Step 2- I added in Green Coffee Bean extract. I have little to no energy most days, especially when serotonin levels are low. Green Coffee Bean extract has dramatically improved my energy. I started out taking too much, I realize after a few restless night, but once I found a comfortable dose, it doesn’t make me jittery or my heart flutter like caffeine does, but it helps me get through the day and gives me the energy I need when I work out. (Also helps with weight loss by increasing your metabolism – just an added bonus ; )
SIDE NOTE: EXERCISING – no drug or natural supplement can produce the effects that exercising does. Working out releases endorphins which is what makes us happy! Exercising and eating right is ESSENTIAL to happiness whether you take the all natural approach or not. Try sitting around on your couch eating crap all day and see how “uplifted” you feel….(Don’t try it!)
Step 3- Now that I am COMPLETELY off of my antidepressants I started taking St. Johns Wart -this is one that is processed through your liver so it was very important that I waited to start this til I was off of my other meds completely. St. Johns Wart is a natural mood stabilizer and it has kept my spirits high!
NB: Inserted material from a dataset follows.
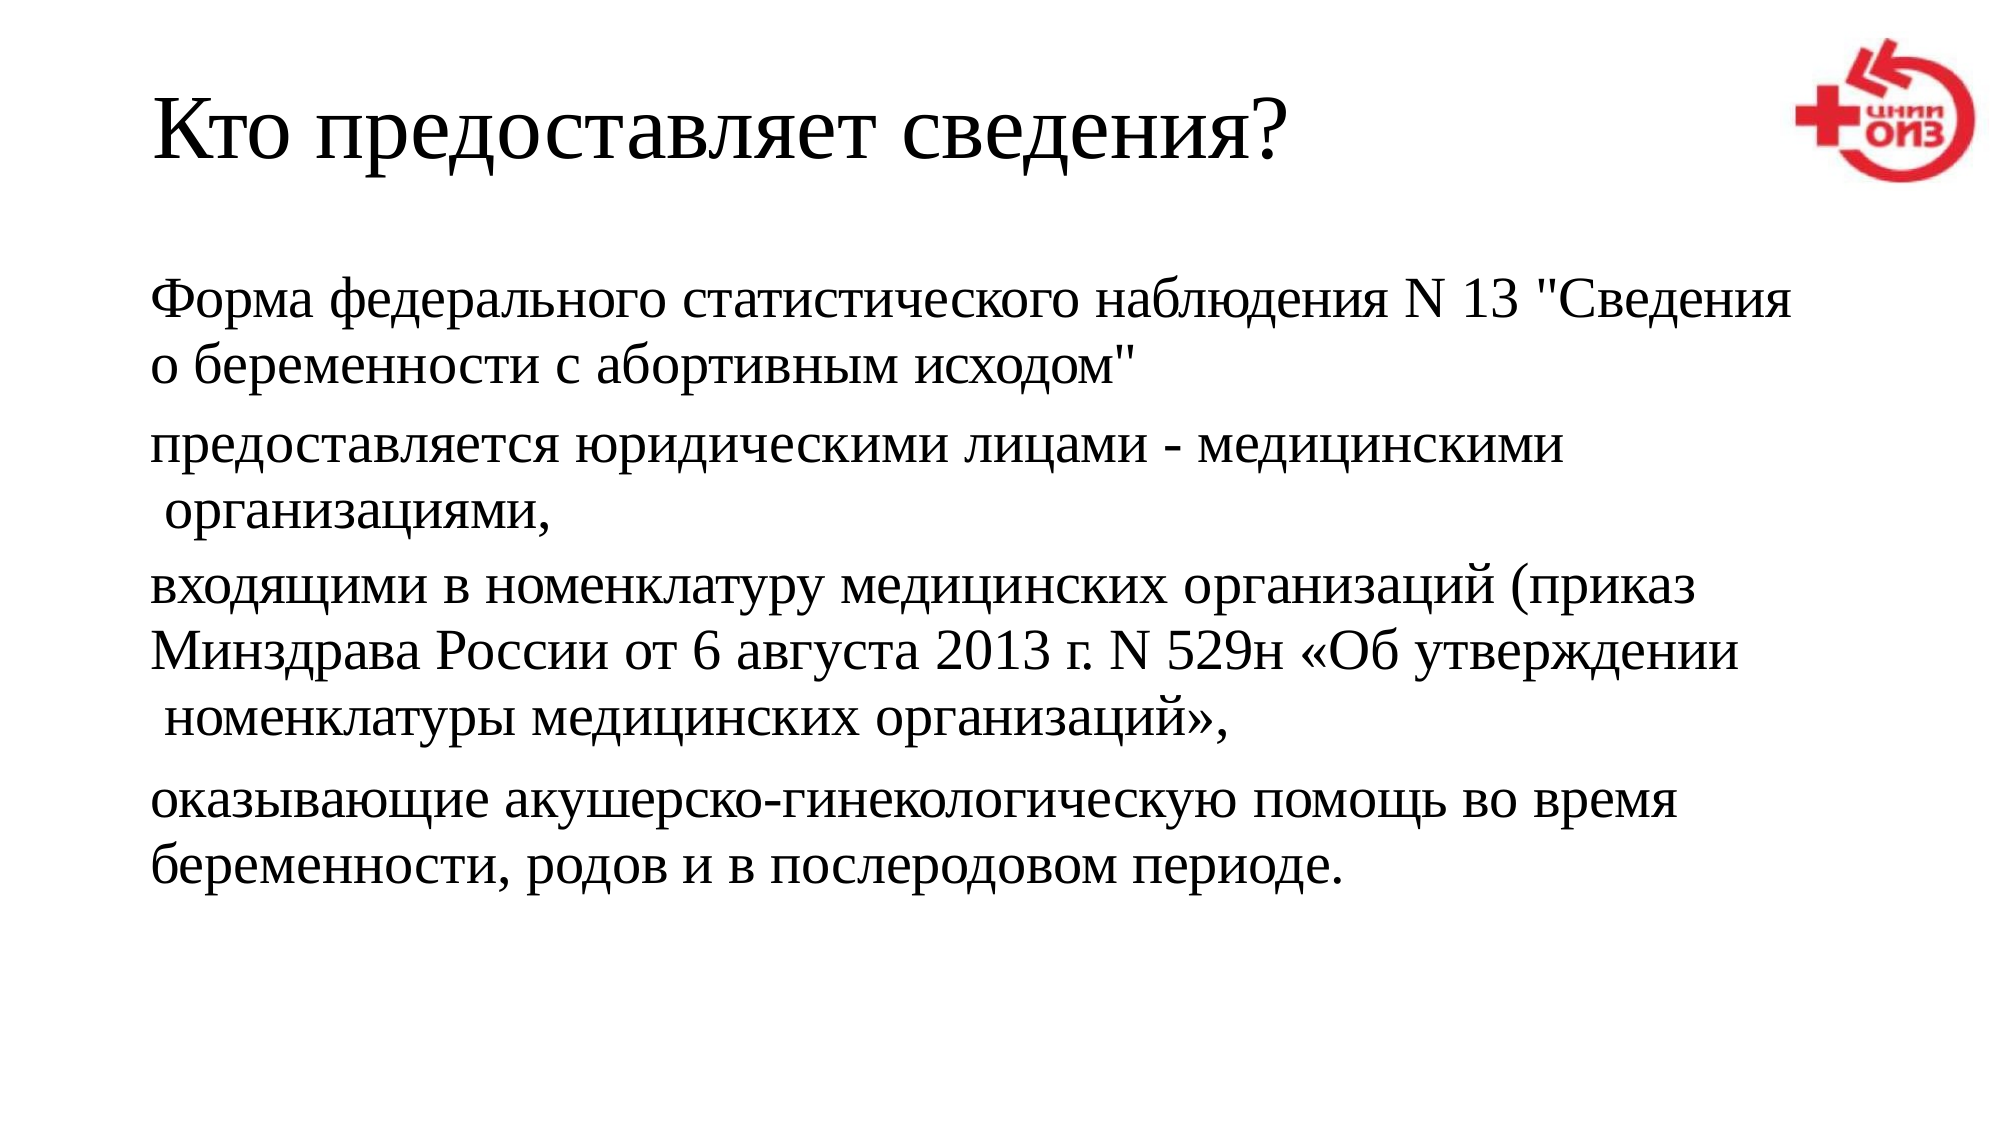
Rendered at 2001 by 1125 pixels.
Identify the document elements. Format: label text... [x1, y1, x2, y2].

picture [1780, 31, 1991, 191]
title Кто предоставляет сведения? [150, 64, 1298, 255]
text_box Форма федерального статистического наблюдения N 13 "Сведения о беременности с абортивным исходом" предоставляется юридическими лицами - медицинскими организациями, входящими в номенклатуру медицинских организаций (приказ Минздрава России от 6 августа 2013 г. N 529н «Об утверждении номенклатуры медицинских организаций», оказывающие акушерско-гинекологическую помощь во время беременности, родов и в послеродовом периоде. [147, 255, 1812, 896]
Do I still cry easily? Yes. Do I still have low days and high days? Yes. But that’s ok! We are humans, we are supposed to have emotions – too often my antidepressants would make me flat line with no emotions at all! Yea I wasn’t crying, but I also wasn’t experiencing happiness, excitement or joy! I have come to realize that crying isn’t something I should try to suppress – I should embrace it. I’m just sensitive – but since when is it bad to have feelings? The natural supplements have helped me find a balance between going too low and going to high. I still have highs and I still have lows, but that’s healthy!
IT’S OK TO NOT BE OK. JUST ACKNOWLEDGE YOUR EMOTIONS. EXPERIENCE THE REALITY OF THE MOMENT. ACCEPT IT. AND MOVE FORWARD. TODAY YOU MAY CRY. TOMORROW YOU MAY LAUGH. AND THE NEXT DAY YOU MAY CRY AGAIN. IT’S CALLED LIFE. EMBRACE IT.